> **WHAT THE TASK ASKS**
Copy the data below exactly, but not the pictures it contains.

Start of EXTRACTED MATERIAL

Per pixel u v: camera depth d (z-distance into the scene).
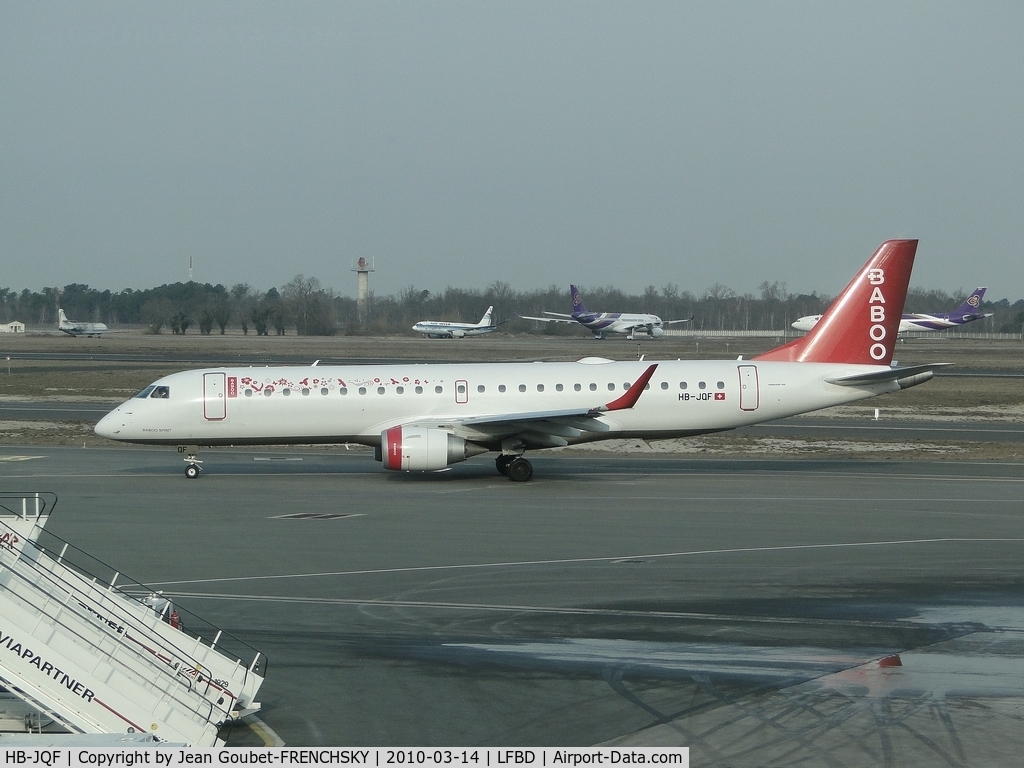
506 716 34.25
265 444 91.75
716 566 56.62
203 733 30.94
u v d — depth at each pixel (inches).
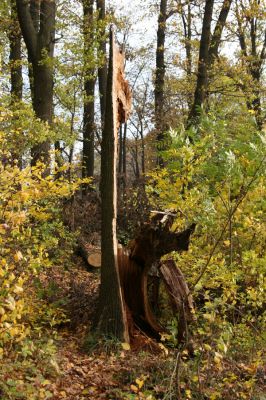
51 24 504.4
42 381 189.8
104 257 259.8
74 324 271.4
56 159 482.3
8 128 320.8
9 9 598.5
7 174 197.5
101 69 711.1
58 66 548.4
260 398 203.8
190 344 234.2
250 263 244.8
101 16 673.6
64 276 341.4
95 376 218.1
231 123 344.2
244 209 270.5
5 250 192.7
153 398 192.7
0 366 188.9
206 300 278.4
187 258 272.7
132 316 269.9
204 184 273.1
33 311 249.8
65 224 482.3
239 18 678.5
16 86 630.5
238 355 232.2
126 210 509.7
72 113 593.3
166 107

End of EXTRACTED MATERIAL

> **TASK OUTPUT**
Per pixel u v: camera depth d (z-distance into the scene).
506 716 34.25
265 444 91.75
716 566 56.62
203 733 30.94
u v d — depth at each pixel (inches).
51 24 504.4
42 381 189.8
104 257 259.8
74 324 271.4
56 159 482.3
8 128 320.8
9 9 598.5
7 174 197.5
101 69 711.1
58 66 548.4
260 398 203.8
190 344 234.2
250 263 244.8
101 16 673.6
64 276 341.4
95 376 218.1
231 123 344.2
244 209 270.5
5 250 192.7
153 398 192.7
0 366 188.9
206 300 278.4
187 258 272.7
132 316 269.9
204 184 273.1
33 311 249.8
65 224 482.3
239 18 678.5
16 86 630.5
238 355 232.2
126 210 509.7
72 113 593.3
166 107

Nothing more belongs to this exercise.